Officials say Connecticut can’t afford to skimp on transportation system repairs [NHRegister]

October 27, 2015

New Haven Register

HARTFORD >> As Gov. Dannel P. Malloy prepares to meet with top lawmakers from both parties next week in a bid to fix the state budget, two members of his cabinet say one thing that shouldn’t be cut is funding for transportation.

Department of Economic and Community Development Commissioner Catherine Smith and state Department of Transportation Commissioner James Redeker say Malloy’s proposed 20-year, $100 billion transportation improvement plan is needed to make up for years of neglect and to take advantage of Connecticut’s proximity to New York City and Boston. Smith and Redeker met with reporters at the Capitol Friday to make their case why the governor’s plans should remain intact, even as lawmakers from both the Republican and Democratic parties look to restore mid-year budget cuts made to hospitals and human services programs.

“You don’t want the state to have the reputation that you can’t move around here,” Smith said.
The Malloy plan is the largest investment in transportation in the state’s history. Asked whether any of the transportation funding could be reallocated, Redeker said that only a third of what Malloy wants is going toward new projects.
“Two thirds of this is unavoidable critical repairs,” he said. “If we do, it will shut down Connecticut.”

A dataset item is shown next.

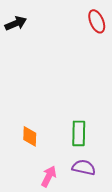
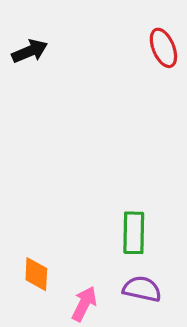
orange diamond: (30, 136) -> (36, 274), moved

Senate Minority Leader Len Fasano, R-North Haven, said he agrees that transportation must be a priority of the state’s budget, “but we have to be realistic and honest about what our state can afford to do.”
“The governor’s plan is designed to shock and awe,” Fasano said. “The reality is only four other places in the world have approved a $100 billion transportation initiative: the country of Mexico, the country of Colombia, the province of Ontario, and the state of California — all areas much larger than Connecticut.”

Redeker said Connecticut drivers spend about one work week annually stuck in traffic, at a cost of over $1.6 billion in lost worker productivity and fuel.
But Fasano said DOT’s analysis fails to take into account massive tax hikes that will needed to pay for Malloy’s “oversized and unrealistic $100 billion plan.”

It fails to talk about the potential job losses that would follow, he said. “It fails to talk about the burdens every single person in Connecticut will face as a result of a plan that counts on money our state simply doesn’t have and cannot afford.”
Fasano said the Republicans’ plan would fund transportation with at least $1 billion every year for the next 30 years without the need to raise taxes.

In addition to traffic congestion, Redeker said Connecticut’s other transportation woes include:
• More than 400 bridges that don’t meet the national standard of being able to support 1,000 pounds.
• Seventy percent of bridges that are maintained by the Connecticut DOT are 50 years old or older.
• Ten percent of the state’s bridges are structurally deficient while 25 percent are functionally obsolete.
• Forty-one percent of state and local roads are rated as being in poor condition, which results in Connecticut drivers paying $661 per year in operating costs.
During the last session, the legislature bolstered Connecticut’s transportation funding by dedicating three-tenths of a percent of the state’s 6.35 percent sale tax to that purpose. The main way the state pays for transportation improvements — the 25-cent per gallon gasoline tax — has been declining in recent years as cars become more efficient, Redeker said.
Without the addition of the sales tax, Redeker said the state would have run out of transportation funding in fiscal 2018. The additional funding means Connecticut won’t run out of transportation funding until the end of 2022, he said.